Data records
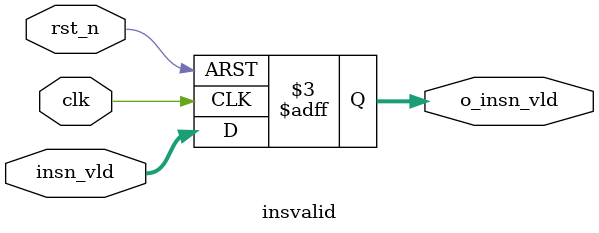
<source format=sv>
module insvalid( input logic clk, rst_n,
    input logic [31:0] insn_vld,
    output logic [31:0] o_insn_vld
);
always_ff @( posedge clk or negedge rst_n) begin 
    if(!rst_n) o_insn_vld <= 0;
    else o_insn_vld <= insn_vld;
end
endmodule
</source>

--

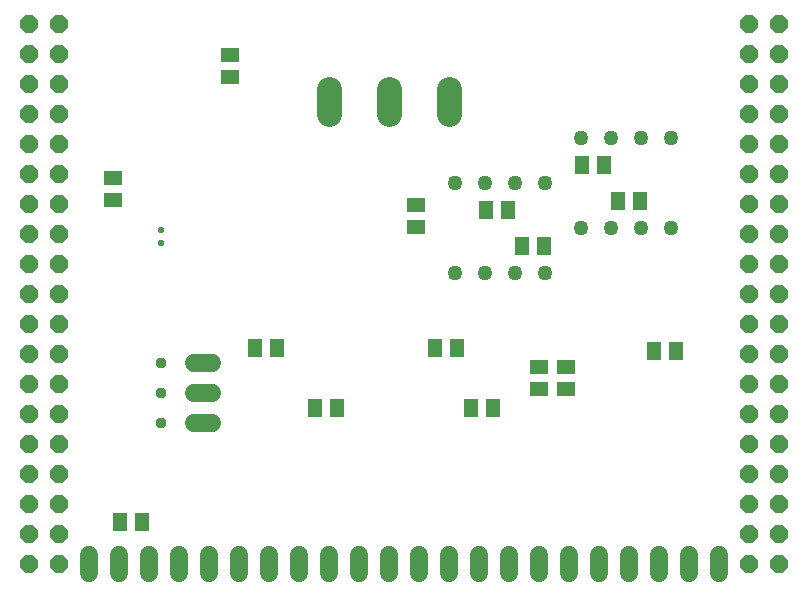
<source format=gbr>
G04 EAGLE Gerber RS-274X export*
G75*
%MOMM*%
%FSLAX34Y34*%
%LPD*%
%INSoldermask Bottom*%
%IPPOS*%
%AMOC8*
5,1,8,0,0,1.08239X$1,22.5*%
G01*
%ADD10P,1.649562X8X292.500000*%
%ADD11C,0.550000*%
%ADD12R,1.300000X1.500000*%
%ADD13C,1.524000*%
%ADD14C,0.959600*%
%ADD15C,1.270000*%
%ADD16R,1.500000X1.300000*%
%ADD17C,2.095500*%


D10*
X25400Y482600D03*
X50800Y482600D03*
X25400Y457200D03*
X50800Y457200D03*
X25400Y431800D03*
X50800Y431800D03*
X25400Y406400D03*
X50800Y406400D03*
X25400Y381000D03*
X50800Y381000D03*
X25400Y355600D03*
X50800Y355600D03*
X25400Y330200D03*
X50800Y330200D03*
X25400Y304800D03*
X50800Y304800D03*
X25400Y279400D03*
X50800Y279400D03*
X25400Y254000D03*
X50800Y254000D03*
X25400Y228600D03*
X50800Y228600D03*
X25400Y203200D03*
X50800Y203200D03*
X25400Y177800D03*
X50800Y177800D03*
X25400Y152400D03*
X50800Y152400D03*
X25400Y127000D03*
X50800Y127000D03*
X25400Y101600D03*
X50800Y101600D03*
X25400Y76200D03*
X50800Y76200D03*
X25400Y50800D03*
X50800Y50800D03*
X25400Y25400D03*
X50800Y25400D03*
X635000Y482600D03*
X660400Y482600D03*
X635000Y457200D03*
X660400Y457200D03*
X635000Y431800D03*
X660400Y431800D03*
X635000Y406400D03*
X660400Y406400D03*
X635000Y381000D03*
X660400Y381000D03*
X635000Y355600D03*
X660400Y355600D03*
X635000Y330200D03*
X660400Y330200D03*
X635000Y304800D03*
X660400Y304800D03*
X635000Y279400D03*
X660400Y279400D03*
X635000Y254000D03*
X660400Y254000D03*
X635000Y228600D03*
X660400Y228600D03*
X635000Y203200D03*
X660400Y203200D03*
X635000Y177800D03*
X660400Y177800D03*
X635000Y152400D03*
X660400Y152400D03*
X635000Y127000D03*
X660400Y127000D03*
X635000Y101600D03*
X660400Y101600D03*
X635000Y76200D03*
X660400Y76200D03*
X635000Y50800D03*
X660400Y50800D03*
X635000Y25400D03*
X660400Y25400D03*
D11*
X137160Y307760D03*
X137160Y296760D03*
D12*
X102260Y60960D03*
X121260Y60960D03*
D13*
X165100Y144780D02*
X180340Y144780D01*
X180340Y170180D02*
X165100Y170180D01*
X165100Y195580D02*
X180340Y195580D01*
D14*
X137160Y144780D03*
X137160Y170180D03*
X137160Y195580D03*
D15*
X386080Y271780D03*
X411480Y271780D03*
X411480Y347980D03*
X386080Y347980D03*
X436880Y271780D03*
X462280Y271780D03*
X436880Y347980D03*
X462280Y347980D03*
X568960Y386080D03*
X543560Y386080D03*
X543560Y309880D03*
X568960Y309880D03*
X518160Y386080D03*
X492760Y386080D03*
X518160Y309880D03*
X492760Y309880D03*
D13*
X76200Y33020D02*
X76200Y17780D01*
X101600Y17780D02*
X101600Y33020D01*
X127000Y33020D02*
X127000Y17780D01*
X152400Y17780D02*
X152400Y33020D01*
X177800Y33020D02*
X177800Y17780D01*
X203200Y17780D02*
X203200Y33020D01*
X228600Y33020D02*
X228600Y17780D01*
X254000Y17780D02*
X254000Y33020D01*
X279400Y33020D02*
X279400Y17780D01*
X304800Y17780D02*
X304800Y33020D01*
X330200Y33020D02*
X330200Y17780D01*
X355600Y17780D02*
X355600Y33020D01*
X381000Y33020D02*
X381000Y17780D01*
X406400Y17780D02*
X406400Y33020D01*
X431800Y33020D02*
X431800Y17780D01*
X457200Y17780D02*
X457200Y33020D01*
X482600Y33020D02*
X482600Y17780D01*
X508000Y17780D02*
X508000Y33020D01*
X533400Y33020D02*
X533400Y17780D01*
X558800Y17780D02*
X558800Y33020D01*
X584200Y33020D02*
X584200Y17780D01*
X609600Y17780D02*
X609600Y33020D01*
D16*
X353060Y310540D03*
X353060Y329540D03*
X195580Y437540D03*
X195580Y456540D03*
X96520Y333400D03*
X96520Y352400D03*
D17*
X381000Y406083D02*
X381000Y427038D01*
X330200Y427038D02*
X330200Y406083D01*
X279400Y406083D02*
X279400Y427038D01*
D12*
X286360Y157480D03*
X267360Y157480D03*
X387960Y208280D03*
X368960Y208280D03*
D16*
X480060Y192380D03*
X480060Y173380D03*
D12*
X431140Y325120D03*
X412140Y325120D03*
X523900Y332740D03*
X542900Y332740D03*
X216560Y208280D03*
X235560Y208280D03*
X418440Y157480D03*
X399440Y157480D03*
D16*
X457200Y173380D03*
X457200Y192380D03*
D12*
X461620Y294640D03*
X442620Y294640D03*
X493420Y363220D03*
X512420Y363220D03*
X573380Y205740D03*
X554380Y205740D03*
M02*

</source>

* What this task involves
Look through the records above for the string "logic", then copy every line that has it.

* Answer to this exercise
module insvalid( input logic clk, rst_n,
    input logic [31:0] insn_vld,
    output logic [31:0] o_insn_vld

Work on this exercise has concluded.